Amarcord, la ricetta per conquistare Sandro Vanello
Ero una bambina allegra, effervescente e innamorata del Palermo. E il mio modo di fare, eclettico e irruente, attirava anche i compagni della “fila dei maschi” dei quali – non a caso – ero la “capa”. E la mia passione era contagiosa, riuscii a portare allo stadio alcune mie compagne di classe: Marilù, Angela, Patrizia… che bei ricordi!
A Palermo, in quel periodo anni ‘70, giocava il bellissimo e affascinante Sandro Vanello del quale erano innamorate un po’ tutte le femmine di ogni età, adulte, adolescenti e bambine come me. Era un centrocampista di gran classe, con un modo di giocare un po’ lento ma elegante e fu uno dei protagonisti dell’ascesa del Palermo in serie A nel lontano 1972. Tutte le volte che andavo allo stadio lo ammiravo non solo per la sua chioma al vento ma per il suo modo di giocare e più volte mi ritrovai a difenderlo quando i soliti tifosi impazienti si “rummuliavano” e lo chiamavano “atta morta”.
Un pomeriggio, tra un riassunto di italiano e un problema di aritmetica, io e l’amica del cuore Marilù decidemmo di preparare per il nostro idolo una bella torta al cioccolato e di portargliela allo stadio al termine dell’allenamento: l’obiettivo era quello di guadagnarci la sua simpatia e un bell’autografo da mostrare alle compagne. Ci mettemmo all’opera, divertendoci come matte a sbattere i tuorli d’uovo con lo zucchero, l’albume a neve e a mescolare il tutto con il cacao Drost, il migliore. Poi imburrammo la teglia e infilammo il nostro dolce al forno, pregustando la sorpresa nel bel viso di Vanello. Poi grazie alla mamma di Marilù (sante mamme!!), su una vecchia ma efficiente seicento bianca, andammo in viale del Fante per consegnare la torta al grande Sandro.
La signora Matilde ci accontentò, eccome… Litigò pure con il custode dello stadio, un signore corpulento, che ci impediva di entrare. Alla fine ritirò lui il pacco e promise, ridendo sotto i baffi, che lo avrebbe consegnato a Vanello a nome nostro. Che delusione! Tornando a casa ci chiedevamo se davvero la torta sarebbe mai arrivata fra le mani del “bel tenebroso” e soprattutto quale mai sarebbe stata la sua espressione. Meravigliata? Contenta? Il dilemma fu risolto qualche giorno dopo, in occasione di una partita di basket dell’U.S. Palermo, presso il padiglione della Fiera del Mediterraneo, a cui assisteva l’intera squadra di calcio.
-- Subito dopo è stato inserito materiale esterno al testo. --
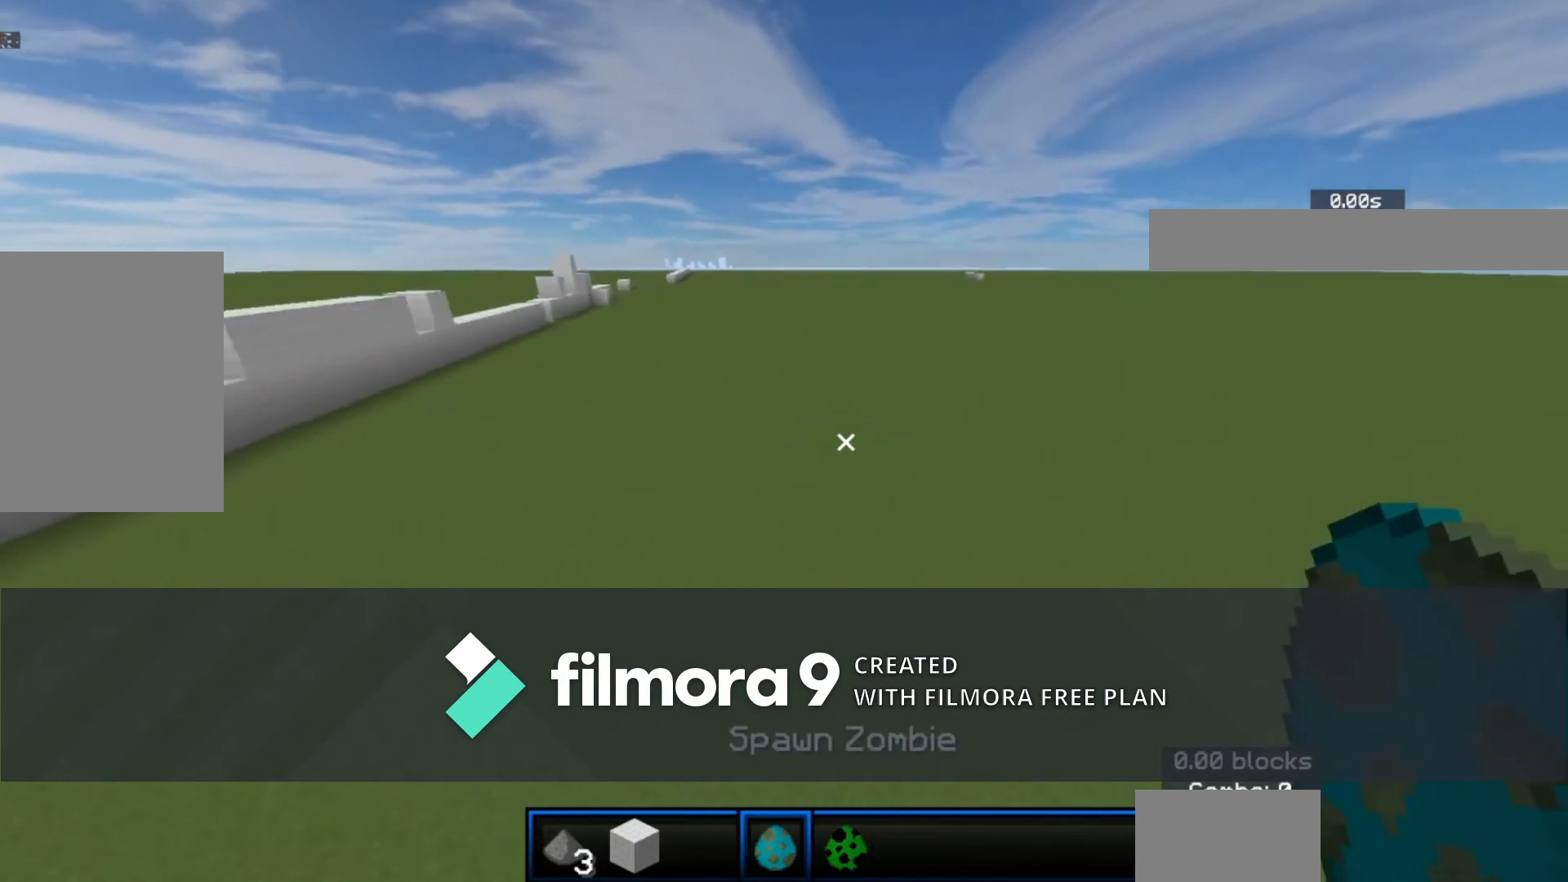
{"keys": ["w"], "mouse": [], "events": [[240, "space", "down"], [480, "space", "up"]]}
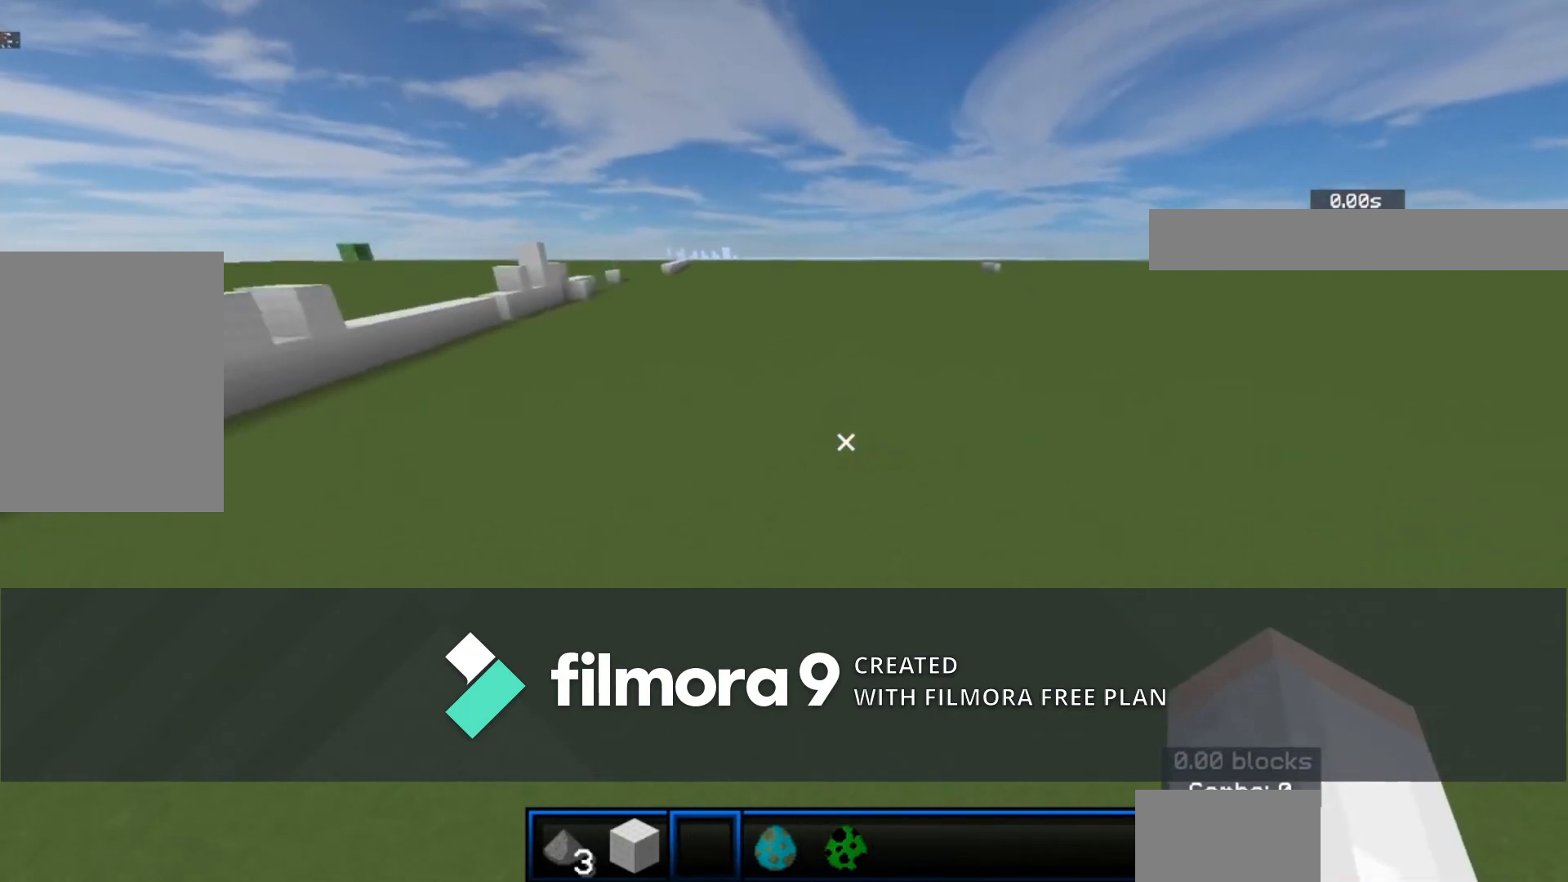
{"keys": ["space", "w"], "mouse": [], "events": [[360, "space", "down"]]}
Non ci facemmo sfuggire l’opportunità, fra l’altro all’epoca io frequentavo quel posto perché ero iscritta al corso di minibasket, pur se con risultati non proprio brillanti, con i mitici istruttori Lucia Filippone e Felice Trupiano.
Non appena vedemmo Vanello sugli spalti ci precipitammo, tra uno spintone e l’altro, nella zona in cui era seduto il nostro beniamino e gli chiedemmo ansiose se aveva gradito il dolce fatto con le nostre mani. Per fortuna Vanello rispose di sì, ci abbracciò, ci fece un bell’autografo e, per rispondere a una domanda che da sempre mi incuriosiva, ci rivelò pure un segreto: la fascia che teneva sempre al polso quando giocava serviva a coprire un bracciale che portava sempre. Non era epoca di telefonini e di selfie ma il ricordo di quel breve momento è ugualmente bello ed è intatto nei nostri cuori.
Solo la sua simpatia ed un bell’autografo?….uhm….
bello…. grazie per la tua passione Delia
Che bel ricordo! Ora che lo hai risvegliato mi è tornato tutto in mente, anche la preparazione della torta e il litigio della vivacissima signora Matilde con il custode… e che stile narrativo brillante!
Che racconto bello e divertente! Che tenerezza le due ragazzine che preparano il dolce per il loro calciatore preferito… Sembra tutto inventato e invece no, Delia è stata sempre così, appassionata e travolgente. Grazie di cuore!
Simpatiche e dolci rimembranze…
Articolo, lieve e fresco come una rosetta appena sfornata!
Quindi alla fine in molti casi si fa bene ad aver fiducia nelle persone, la torta gli è arrivata. Brava Delia, sempre godibili i tuoi ricordi pallonari.